╭──

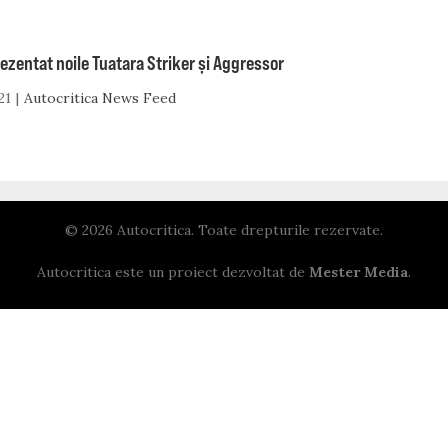
ezentat noile Tuatara Striker și Aggressor
21
Autocritica News Feed
© 2026 Autocritica. Toate drepturile rezervate.
Autocritica este un proiect dezvoltat de
Mester Media
.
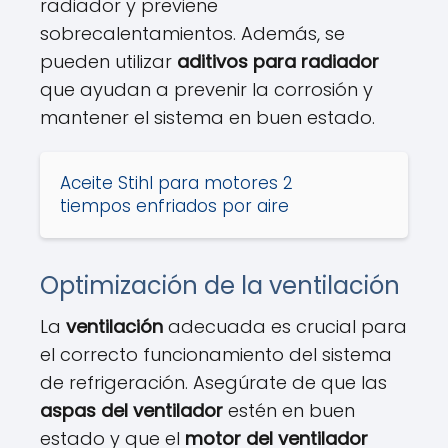
radiador y previene
sobrecalentamientos. Además, se
pueden utilizar
aditivos para radiador
que ayudan a prevenir la corrosión y
mantener el sistema en buen estado.
Aceite Stihl para motores 2
tiempos enfriados por aire
Optimización de la ventilación
La
ventilación
adecuada es crucial para
el correcto funcionamiento del sistema
de refrigeración. Asegúrate de que las
aspas del ventilador
estén en buen
estado y que el
motor del ventilador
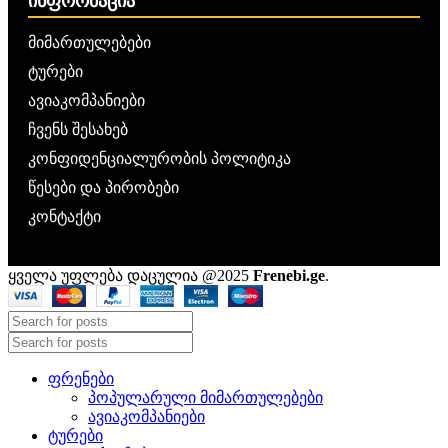
ᲘᲜᲤᲝᲠᲛᲐᲪᲘᲐ
მიმართულებები
ტურები
ავიაკომპანიები
ჩვენს შესახებ
კონფიდენციალურობის პოლიტიკა
წესები და პირობები
კონტაქტი
ყველა უფლება დაცულია @2025
Frenebi.ge
.
ᲤᲠᲔᲜᲔᲑᲘ
ᲞᲝᲞᲣᲚᲐᲠᲣᲚᲘ ᲛᲘᲛᲐᲠᲗᲣᲚᲔᲑᲔᲑᲘ
ᲐᲕᲘᲐᲙᲝᲛᲞᲐᲜᲘᲔᲑᲘ
ᲢᲣᲠᲔᲑᲘ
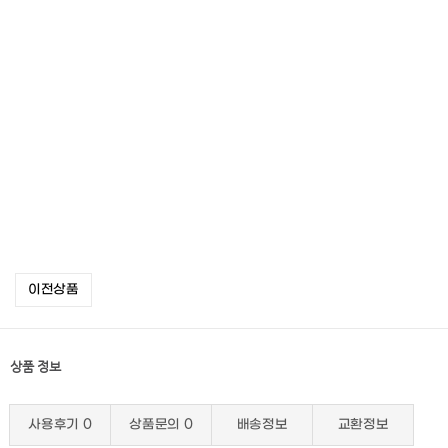
이전상품
상품 정보
사용후기
0
상품문의
0
배송정보
교환정보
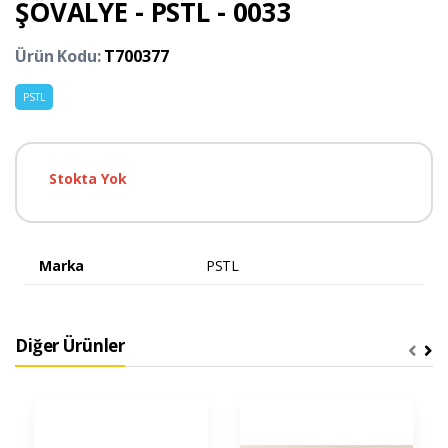
ŞÖVALYE - PSTL - 0033
Ürün Kodu:
T700377
PSTL
Stokta Yok
Marka
PSTL
Diğer Ürünler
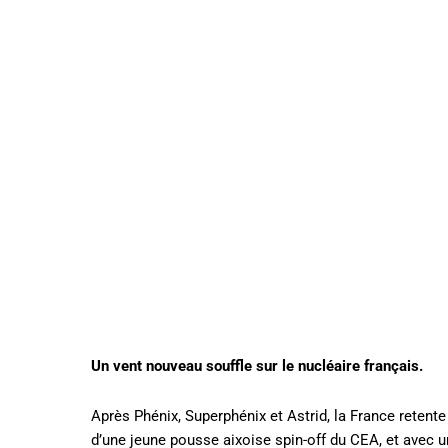
Un vent nouveau souffle sur le nucléaire français.
Après Phénix, Superphénix et Astrid, la France retente
d’une jeune pousse aixoise spin-off du CEA, et avec un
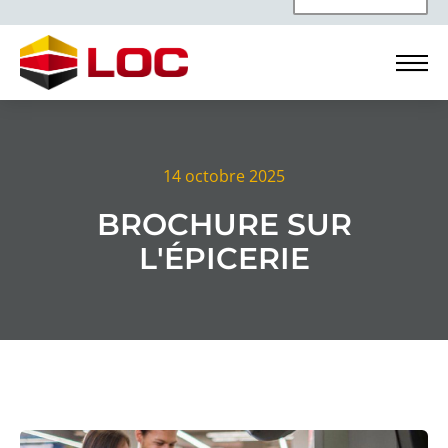
14 octobre 2025
BROCHURE SUR
L'ÉPICERIE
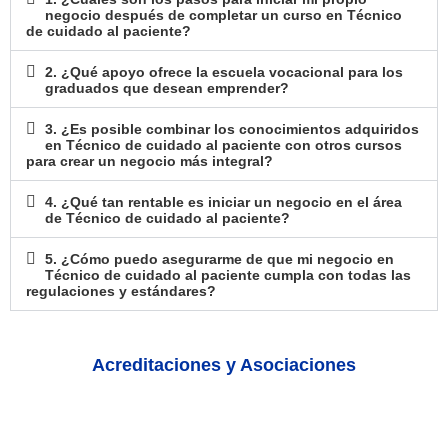
negocio después de completar un curso en Técnico
de cuidado al paciente?
2. ¿Qué apoyo ofrece la escuela vocacional para los
graduados que desean emprender?
3. ¿Es posible combinar los conocimientos adquiridos
en Técnico de cuidado al paciente con otros cursos
para crear un negocio más integral?
4. ¿Qué tan rentable es iniciar un negocio en el área
de Técnico de cuidado al paciente?
5. ¿Cómo puedo asegurarme de que mi negocio en
Técnico de cuidado al paciente cumpla con todas las
regulaciones y estándares?
Acreditaciones y Asociaciones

╰──

Output exactly the stretch of the listing that begins at the line containing "aditivos para radiador" and ends at the line containing "ჩვენს შესახებ", both kept. Omit pictures and everything else.

▶ **Written reply**:
aditivos para radiador
que ayudan a prevenir la corrosión y
mantener el sistema en buen estado.
Aceite Stihl para motores 2
tiempos enfriados por aire
Optimización de la ventilación
La
ventilación
adecuada es crucial para
el correcto funcionamiento del sistema
de refrigeración. Asegúrate de que las
aspas del ventilador
estén en buen
estado y que el
motor del ventilador
ᲘᲜᲤᲝᲠᲛᲐᲪᲘᲐ
მიმართულებები
ტურები
ავიაკომპანიები
ჩვენს შესახებ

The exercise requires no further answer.